→ TASK 1
Please condense the paragraph of the mosque article that begins "Among the largest mosques in the world" into a short bulleted list that keeps its main facts.
→ TASK 2
Transcribe the mosque article word for word, starting with "Sheikh Zayed Grand Mosque –" and going on through "Zayed Grand Mosque.".

(TEXT FOR ANALYSIS)

Sheikh Zayed Grand Mosque – A Great Jewel in Abu Dhabi


Sheikh Zayed Grand Mosque

Sheikh Zayed Grand Mosque | Photo from wall.alphacoders.com

There are some things that deserve a special attention. While preparing one of our top lists we saw an amazing piece of art, and we couldn’t just list it, we had to make a special page for this place. Today, we are going to show you beautiful photos and some useful tourist information about a governor’s dream and, possibly, the Abu Dhabi’s main landmark. Today’s post is about the Sheikh Zayed Grand Mosque.

 

Presenting Sheikh Zayed Grand Mosque

The mosque is one of the few around the world that the entrance of non-Muslims is allowed. It was idealized by the main force behind the creation of the United Arab Emirates, Zayed bin Sultan Al Nahyan (Arabic: زايد بن سلطان آل نهيان ‎; 6 May 1918 – 2 November 2004).

Among the largest mosques in the world, and some sources point to be the most expensive too, the Sheikh Zayed Grand Mosque has capacity for 40,000 worshipers. It is an architectural work of art, featuring 82 domes, over a thousand columns, 24 carat gold gilded chandeliers and the world’s largest hand-knotted carpet. Talking about chandeliers, it also houses one of the world’s largest chandeliers: 10 meters in diameter (390 inches), 15 meters (590 inches) in height and weighing twelve tons!

 

Sheikh Zayed Grand Mosque

Sheikh Zayed Grand Mosque | Photo from wall.alphacoders.com

About vision and design

The mosque wasn’t finished until Sheikh Zayed bin Sultan Al Nahyan’s death. The Sheikh Zayed Grand Mosque was opened for worship in 2007 and today is his burial-place.

(End TEXT FOR ANALYSIS)
(SOURCE DATA)

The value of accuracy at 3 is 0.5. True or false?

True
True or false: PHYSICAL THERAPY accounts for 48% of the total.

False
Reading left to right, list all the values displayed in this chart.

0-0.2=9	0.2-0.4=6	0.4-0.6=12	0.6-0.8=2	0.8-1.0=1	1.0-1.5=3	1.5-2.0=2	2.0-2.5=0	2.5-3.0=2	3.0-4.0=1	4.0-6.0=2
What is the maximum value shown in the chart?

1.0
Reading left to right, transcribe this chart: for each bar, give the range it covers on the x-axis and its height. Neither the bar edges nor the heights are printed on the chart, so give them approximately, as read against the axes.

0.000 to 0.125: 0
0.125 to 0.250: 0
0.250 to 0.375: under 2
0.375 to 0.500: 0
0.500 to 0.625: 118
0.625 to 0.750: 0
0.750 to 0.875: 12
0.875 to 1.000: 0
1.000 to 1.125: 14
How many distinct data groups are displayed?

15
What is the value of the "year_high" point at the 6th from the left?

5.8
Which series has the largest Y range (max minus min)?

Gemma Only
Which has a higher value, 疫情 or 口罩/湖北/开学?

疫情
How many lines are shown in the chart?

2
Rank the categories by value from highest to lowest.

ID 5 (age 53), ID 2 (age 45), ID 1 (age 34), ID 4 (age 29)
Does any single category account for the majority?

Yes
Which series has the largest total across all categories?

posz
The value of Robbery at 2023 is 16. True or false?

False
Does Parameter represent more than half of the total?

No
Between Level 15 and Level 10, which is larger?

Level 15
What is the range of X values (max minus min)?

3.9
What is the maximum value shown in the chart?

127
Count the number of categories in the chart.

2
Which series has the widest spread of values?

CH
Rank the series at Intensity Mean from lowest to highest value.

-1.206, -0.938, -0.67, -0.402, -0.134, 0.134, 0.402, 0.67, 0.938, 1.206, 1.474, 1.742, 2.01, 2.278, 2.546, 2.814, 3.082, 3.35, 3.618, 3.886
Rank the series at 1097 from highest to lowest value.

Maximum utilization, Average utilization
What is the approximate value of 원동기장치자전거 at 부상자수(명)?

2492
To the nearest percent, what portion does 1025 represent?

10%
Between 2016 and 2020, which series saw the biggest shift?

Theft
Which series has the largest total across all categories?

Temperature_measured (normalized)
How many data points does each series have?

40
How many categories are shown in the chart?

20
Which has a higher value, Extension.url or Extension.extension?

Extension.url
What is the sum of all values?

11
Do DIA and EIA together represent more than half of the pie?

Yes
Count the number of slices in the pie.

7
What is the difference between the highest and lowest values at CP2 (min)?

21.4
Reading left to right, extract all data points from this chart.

(End SOURCE DATA)

→ EXERCISE ANSWER 1
- One of the largest mosques in the world; some sources say it is also the most expensive
- Holds 40,000 worshipers
- Has 82 domes and more than a thousand columns
- Has chandeliers gilded with 24-carat gold
- Contains the world's largest hand-knotted carpet
- Houses one of the world's largest chandeliers: 10 meters (390 inches) in diameter, 15 meters (590 inches) high and weighing twelve tons

→ EXERCISE ANSWER 2
Sheikh Zayed Grand Mosque – A Great Jewel in Abu Dhabi


Sheikh Zayed Grand Mosque

Sheikh Zayed Grand Mosque | Photo from wall.alphacoders.com

There are some things that deserve a special attention. While preparing one of our top lists we saw an amazing piece of art, and we couldn’t just list it, we had to make a special page for this place. Today, we are going to show you beautiful photos and some useful tourist information about a governor’s dream and, possibly, the Abu Dhabi’s main landmark. Today’s post is about the Sheikh Zayed Grand Mosque.